START Exercise material

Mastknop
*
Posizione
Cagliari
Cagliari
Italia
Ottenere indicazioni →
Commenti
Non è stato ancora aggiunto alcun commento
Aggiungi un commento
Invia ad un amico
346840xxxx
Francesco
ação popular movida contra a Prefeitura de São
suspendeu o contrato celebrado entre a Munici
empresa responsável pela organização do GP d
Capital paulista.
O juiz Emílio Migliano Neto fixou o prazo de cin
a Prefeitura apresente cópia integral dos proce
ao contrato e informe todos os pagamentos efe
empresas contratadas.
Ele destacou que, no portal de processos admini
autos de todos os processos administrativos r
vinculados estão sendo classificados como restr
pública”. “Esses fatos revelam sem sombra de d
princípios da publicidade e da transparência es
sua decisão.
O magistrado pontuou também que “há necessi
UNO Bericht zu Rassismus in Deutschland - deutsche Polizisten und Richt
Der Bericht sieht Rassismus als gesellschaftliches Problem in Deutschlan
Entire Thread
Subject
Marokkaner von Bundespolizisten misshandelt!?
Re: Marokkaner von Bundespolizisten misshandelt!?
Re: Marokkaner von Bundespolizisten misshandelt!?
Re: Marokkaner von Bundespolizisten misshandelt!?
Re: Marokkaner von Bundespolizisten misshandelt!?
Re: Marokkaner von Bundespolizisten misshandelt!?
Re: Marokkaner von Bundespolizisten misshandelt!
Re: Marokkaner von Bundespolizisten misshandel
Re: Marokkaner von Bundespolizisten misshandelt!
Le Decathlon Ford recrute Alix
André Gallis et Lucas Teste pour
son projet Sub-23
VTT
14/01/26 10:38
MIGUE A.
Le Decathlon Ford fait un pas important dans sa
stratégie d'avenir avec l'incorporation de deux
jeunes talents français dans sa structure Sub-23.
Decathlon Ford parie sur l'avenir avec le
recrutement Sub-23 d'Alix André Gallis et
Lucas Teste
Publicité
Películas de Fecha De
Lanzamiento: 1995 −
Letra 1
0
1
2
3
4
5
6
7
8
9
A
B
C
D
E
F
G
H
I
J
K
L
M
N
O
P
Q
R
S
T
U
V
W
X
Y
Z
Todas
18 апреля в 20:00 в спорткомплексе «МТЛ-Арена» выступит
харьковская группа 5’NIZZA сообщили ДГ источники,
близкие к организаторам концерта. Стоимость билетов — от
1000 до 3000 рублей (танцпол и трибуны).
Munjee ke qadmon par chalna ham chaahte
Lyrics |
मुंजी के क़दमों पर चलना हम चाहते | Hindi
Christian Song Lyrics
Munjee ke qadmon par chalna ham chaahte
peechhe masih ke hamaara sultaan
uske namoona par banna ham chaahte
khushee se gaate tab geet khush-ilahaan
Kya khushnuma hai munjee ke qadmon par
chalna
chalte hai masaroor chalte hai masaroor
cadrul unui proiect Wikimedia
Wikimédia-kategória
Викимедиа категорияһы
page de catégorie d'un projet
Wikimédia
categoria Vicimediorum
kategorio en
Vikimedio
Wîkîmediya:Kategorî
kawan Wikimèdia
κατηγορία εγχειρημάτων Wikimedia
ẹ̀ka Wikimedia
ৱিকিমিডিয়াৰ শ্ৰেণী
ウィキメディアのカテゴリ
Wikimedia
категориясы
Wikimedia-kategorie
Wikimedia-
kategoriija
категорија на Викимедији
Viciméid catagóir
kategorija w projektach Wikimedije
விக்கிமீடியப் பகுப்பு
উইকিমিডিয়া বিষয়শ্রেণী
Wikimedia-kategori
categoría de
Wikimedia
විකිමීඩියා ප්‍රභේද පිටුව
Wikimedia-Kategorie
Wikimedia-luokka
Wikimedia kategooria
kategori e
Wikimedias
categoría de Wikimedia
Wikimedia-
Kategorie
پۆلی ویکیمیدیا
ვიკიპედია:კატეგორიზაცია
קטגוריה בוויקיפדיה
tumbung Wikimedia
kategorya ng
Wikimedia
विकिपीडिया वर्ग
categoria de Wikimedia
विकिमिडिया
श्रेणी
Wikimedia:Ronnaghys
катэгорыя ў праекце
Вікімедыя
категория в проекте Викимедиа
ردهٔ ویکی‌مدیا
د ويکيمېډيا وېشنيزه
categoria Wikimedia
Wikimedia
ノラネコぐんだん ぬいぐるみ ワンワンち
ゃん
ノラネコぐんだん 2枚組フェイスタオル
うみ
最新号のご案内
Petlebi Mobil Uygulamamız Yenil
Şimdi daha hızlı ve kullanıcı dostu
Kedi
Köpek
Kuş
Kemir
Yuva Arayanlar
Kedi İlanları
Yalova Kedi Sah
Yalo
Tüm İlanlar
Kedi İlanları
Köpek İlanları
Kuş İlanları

END Exercise material

» **Problem statement**
Locate each line in the entries above that contains the string "avec" with matching capitalization, and copy those lines.

» **Solution to this problem**
stratégie d'avenir avec l'incorporation de deux
Decathlon Ford parie sur l'avenir avec le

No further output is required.